Il disait des choses honteuses que je ne peux pas répéter. Il m’empêchait d’avoir recours à Jésus : ce n’est qu’une fois la lutte fine que j’ai pu avoir recours à Lui. Alors, une multitude d’anges entourait mon lit. Tout-à-coup, je me suis retrouvée dans ma position habituelle et le démon s’est retiré au loin, et de-là il m’affirmait avec joie que j’avais péché.

La vision des Anges, l’éclat de leur lumière ont atténué ma souffrance. Ils étaient comme étonnés d’une telle tragédie, et compatissaient avec moi. Mais les paroles affirmatives du démon m’ont causé une telle blessure et une si grande impression qu’en vérité il me semblait que, quand j’ai appelé Jésus, c’était déjà trop tard et, ce n’est que par sa grâce que je ne l’ai pas offensé.

Plusieurs heures se sont écoulées depuis et, cette crainte, cette douleur de penser que je l’ai offensé restent toujours vivaces dans mon cœur. J’ai reçu mon Jésus si épouvantée et avec une grande peine, craignant avoir pécher. Oh ! mon Dieu, quelle vie que la mienne !

La nuit précédant celle-ci, j’ai combattu le maudit pendant très longtemps ; je l’ai combattu sur des abîmes, très variés et très épouvantables. Des flammes d’un feu terrifiant crépitaient autour de moi et faisaient grand bruit, comme quand on brûle des écorces vertes. Le démon me disait :

— Celui-ci est le plaisir désordonné, celui-ci est le plaisir le plus délicieux ! Jouis, jouis avec moi, c’est si bon de jouir de tous ces plaisirs, etc.

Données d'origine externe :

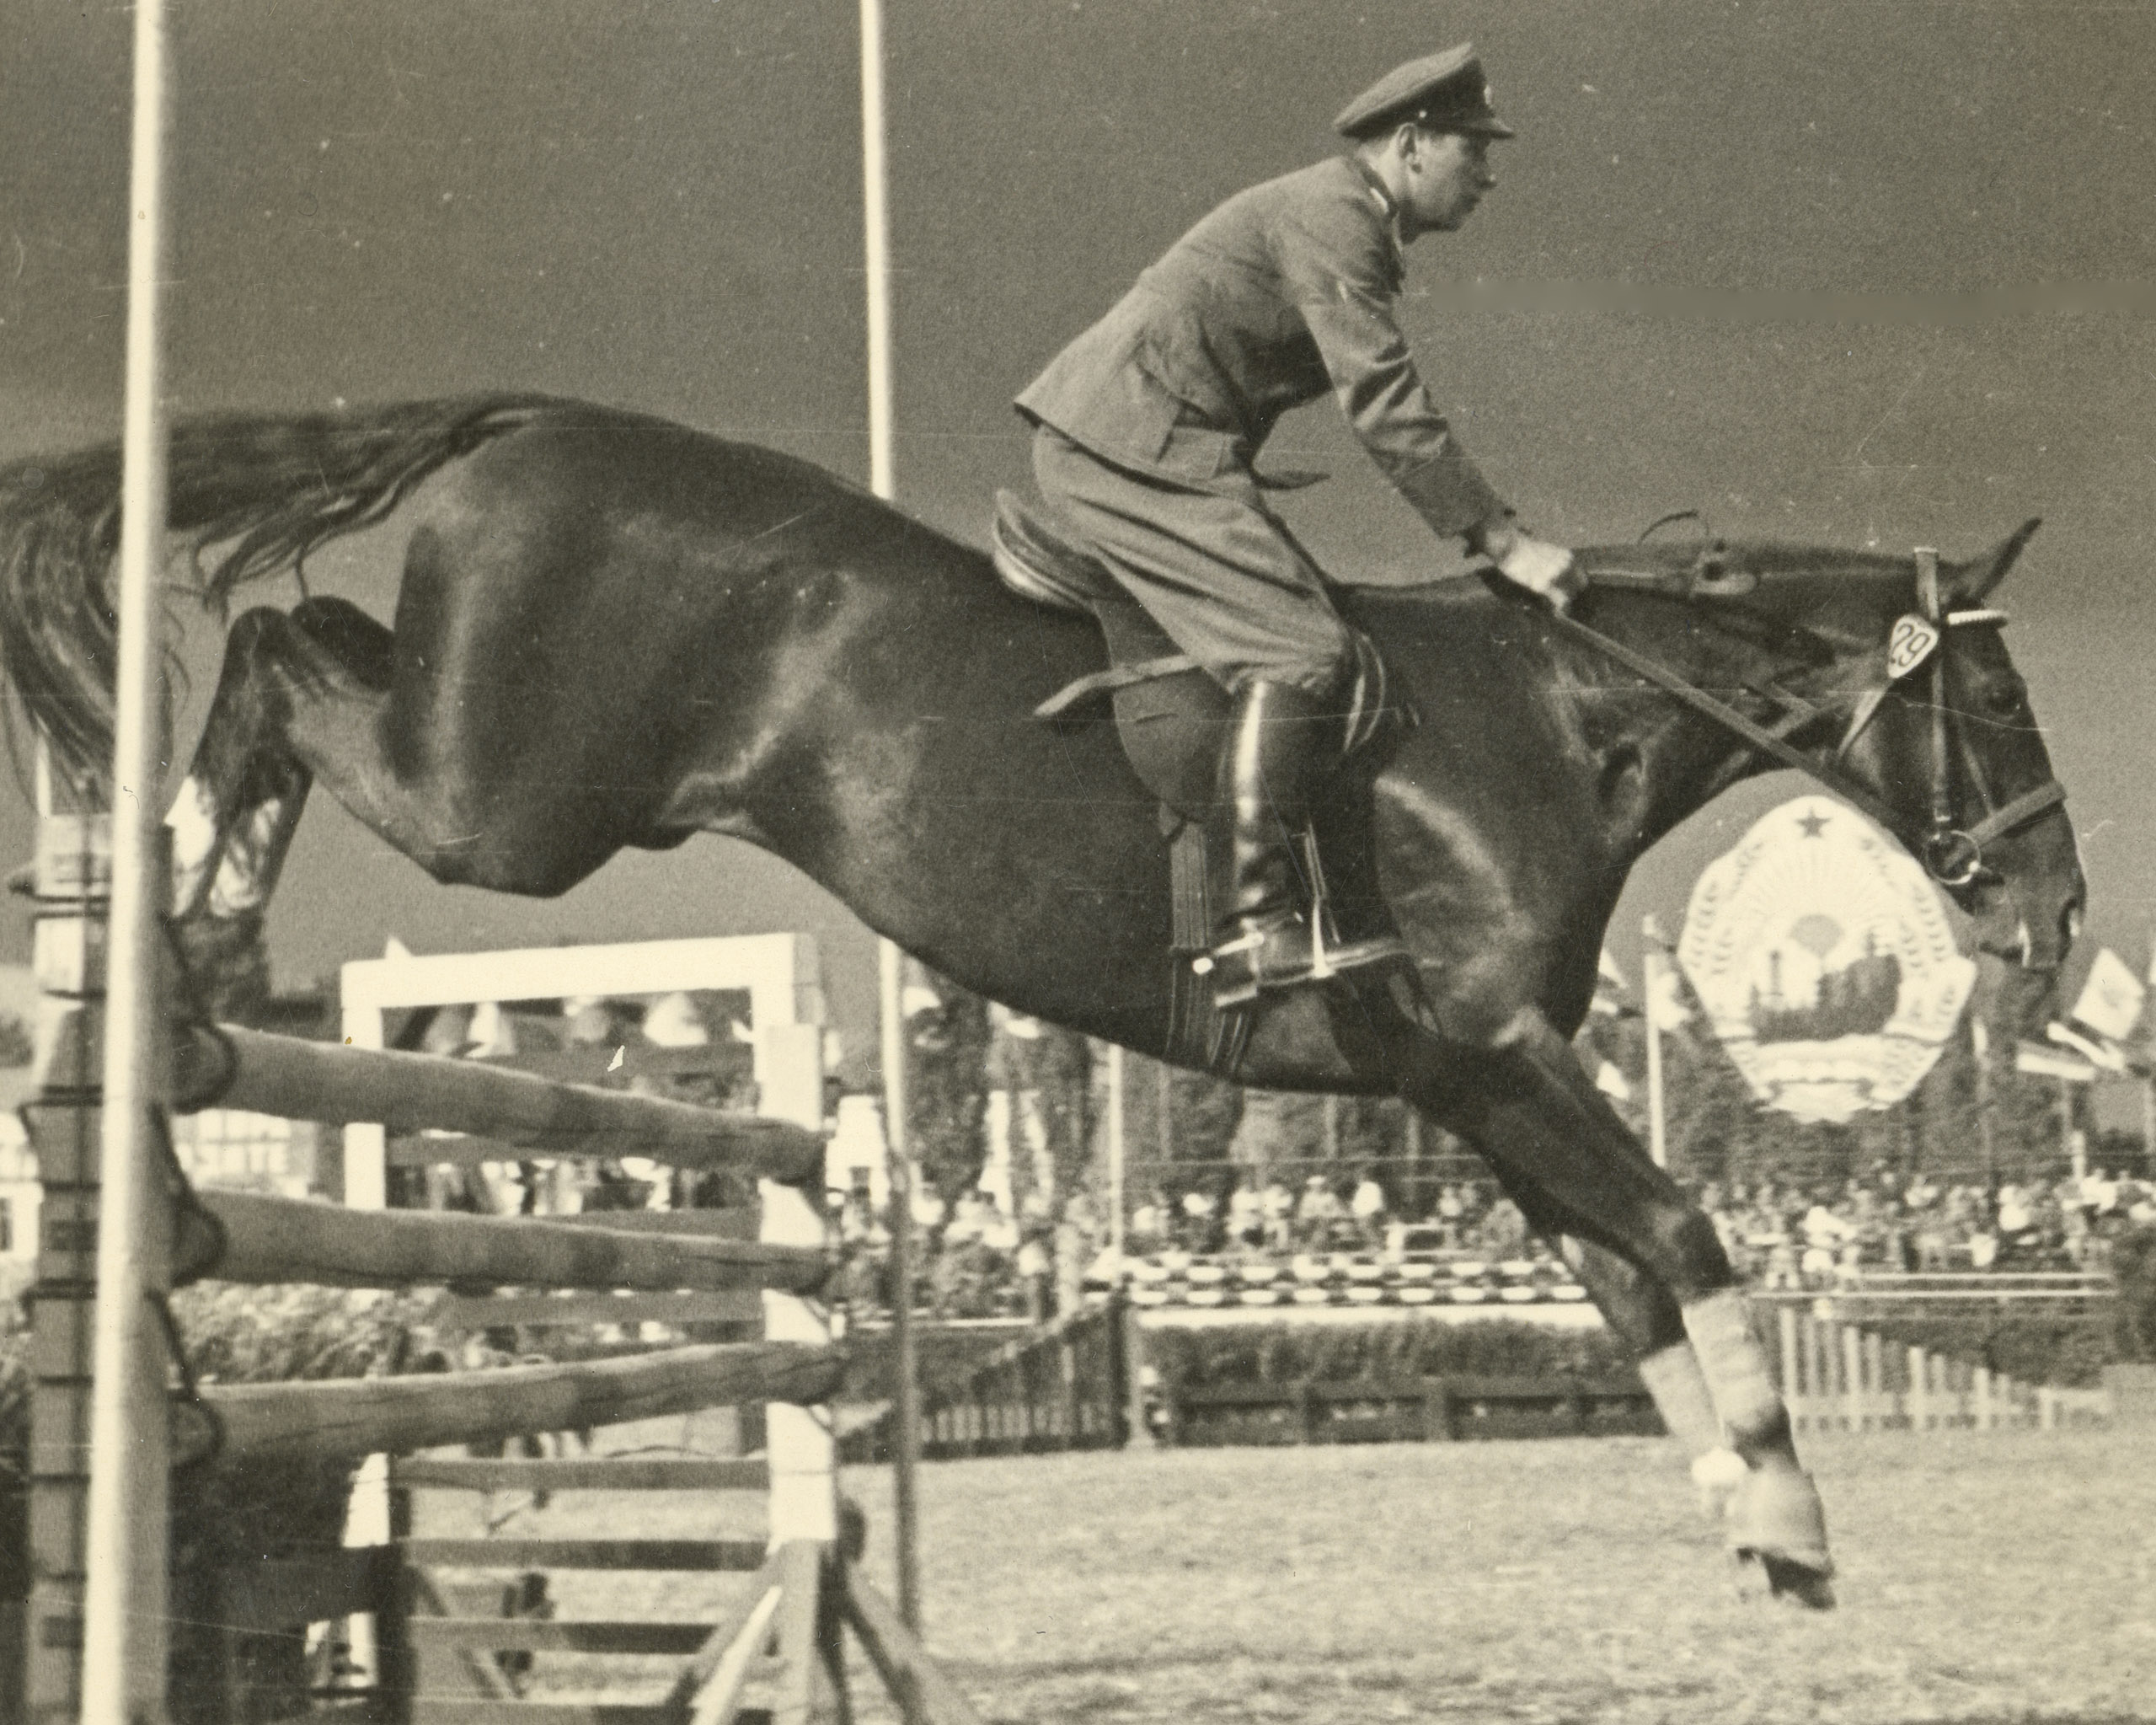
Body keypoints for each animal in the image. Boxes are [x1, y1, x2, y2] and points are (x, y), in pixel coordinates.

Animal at [3, 394, 2087, 1604]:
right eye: (1993, 699)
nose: (2057, 915)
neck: (1551, 722)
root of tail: (537, 423)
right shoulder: (1498, 1057)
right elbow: (1681, 1227)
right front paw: (1794, 1523)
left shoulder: (1466, 1085)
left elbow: (1630, 1277)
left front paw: (1752, 1520)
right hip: (504, 803)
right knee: (274, 655)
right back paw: (177, 909)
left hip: (504, 772)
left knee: (296, 638)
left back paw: (188, 932)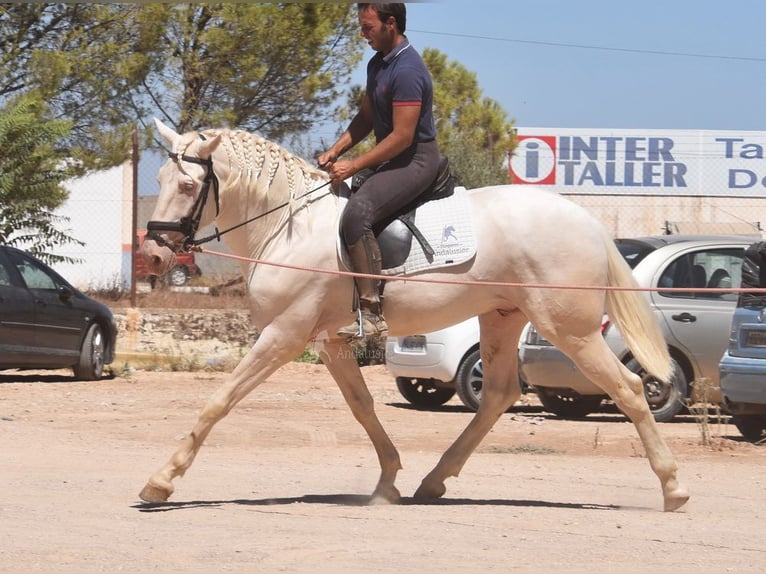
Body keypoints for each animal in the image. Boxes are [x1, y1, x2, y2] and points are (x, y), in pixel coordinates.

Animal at [140, 118, 696, 512]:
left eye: (188, 187)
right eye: (161, 177)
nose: (153, 256)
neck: (288, 227)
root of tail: (585, 219)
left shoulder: (284, 335)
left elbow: (219, 401)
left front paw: (161, 482)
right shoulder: (330, 342)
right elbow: (363, 407)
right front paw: (388, 482)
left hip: (570, 330)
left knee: (628, 387)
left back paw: (674, 489)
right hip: (503, 317)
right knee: (498, 395)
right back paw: (434, 481)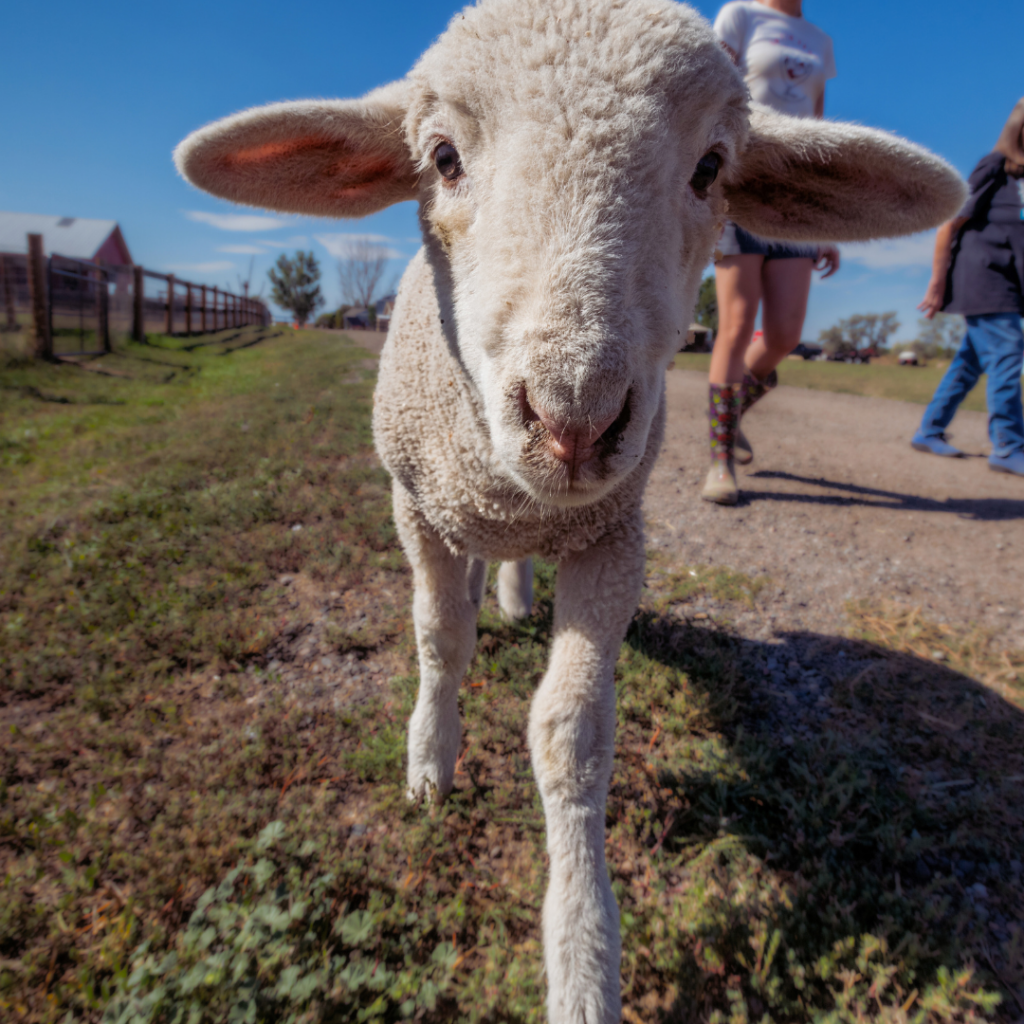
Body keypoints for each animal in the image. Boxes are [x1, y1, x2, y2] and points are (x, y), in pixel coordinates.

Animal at [172, 4, 962, 1019]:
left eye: (712, 167)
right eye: (441, 158)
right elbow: (439, 641)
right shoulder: (413, 505)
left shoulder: (613, 540)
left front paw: (583, 958)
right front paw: (430, 762)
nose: (572, 417)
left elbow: (571, 736)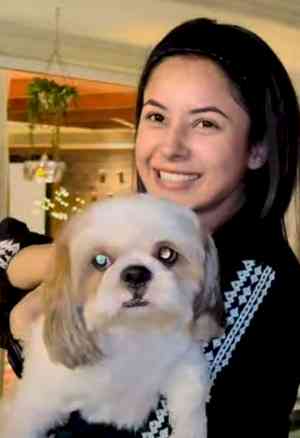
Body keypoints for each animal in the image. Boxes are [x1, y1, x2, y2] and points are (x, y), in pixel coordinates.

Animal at [0, 195, 224, 438]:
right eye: (100, 260)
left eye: (166, 254)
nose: (136, 274)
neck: (129, 333)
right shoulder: (37, 400)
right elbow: (22, 423)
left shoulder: (185, 359)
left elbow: (190, 403)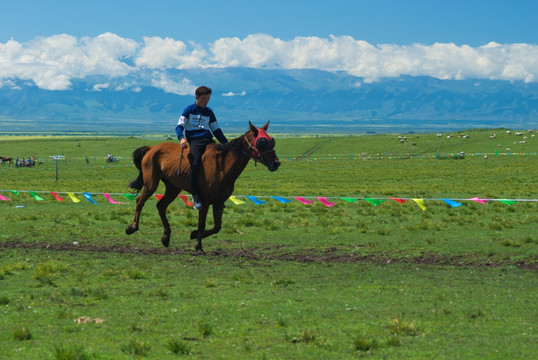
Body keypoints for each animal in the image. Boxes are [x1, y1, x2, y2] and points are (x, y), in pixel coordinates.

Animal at [123, 121, 278, 253]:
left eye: (272, 140)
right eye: (262, 142)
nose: (276, 163)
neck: (223, 165)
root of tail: (152, 148)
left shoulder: (219, 202)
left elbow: (217, 227)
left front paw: (193, 234)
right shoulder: (204, 200)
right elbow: (202, 223)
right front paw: (198, 247)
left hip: (173, 188)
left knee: (161, 206)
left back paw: (166, 237)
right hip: (151, 184)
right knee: (140, 201)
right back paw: (132, 227)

J’ai offert à Jésus mes sueurs froides, ma peur de pécher, pour ceux qui ne craignent pas et ne ressente aucun regret d’offenser et de voir Jésus si offensé. Je sens que mon offrande ne compte pas ! La souffrance que me cause ce martyre m’empêche de toute joie et de toute consolation.

— Oh ! mon Jésus, si je pouvais convaincre les âmes de toutes les souffrances que l’on endure en enfer ! Si seulement je pouvais leur faire connaître ce qu’est une offense faite à Vous et la douleur que celle-ci cause à votre très Saint Cœur ! Je me sens honteuse, mon Jésus, de ne pouvoir rien faire pour Vous et de ne rien savoir dire de la douleur que je ressens Vous sachant si offensé et de ne rien pouvoir faire pour Vous aimer davantage et Vous faire aimer ! C’est la pure vérité qui sort de mes lèvres et de mon cœur ! N’est-il pas vrai, mon Jésus ? Quelle grande grâce que celle de savoir que Vous savez que je ne mens pas, que je ne mystifie pas. Voilà aussi pourquoi je Vous demande de l’amour, toujours de l’amour pour les âmes.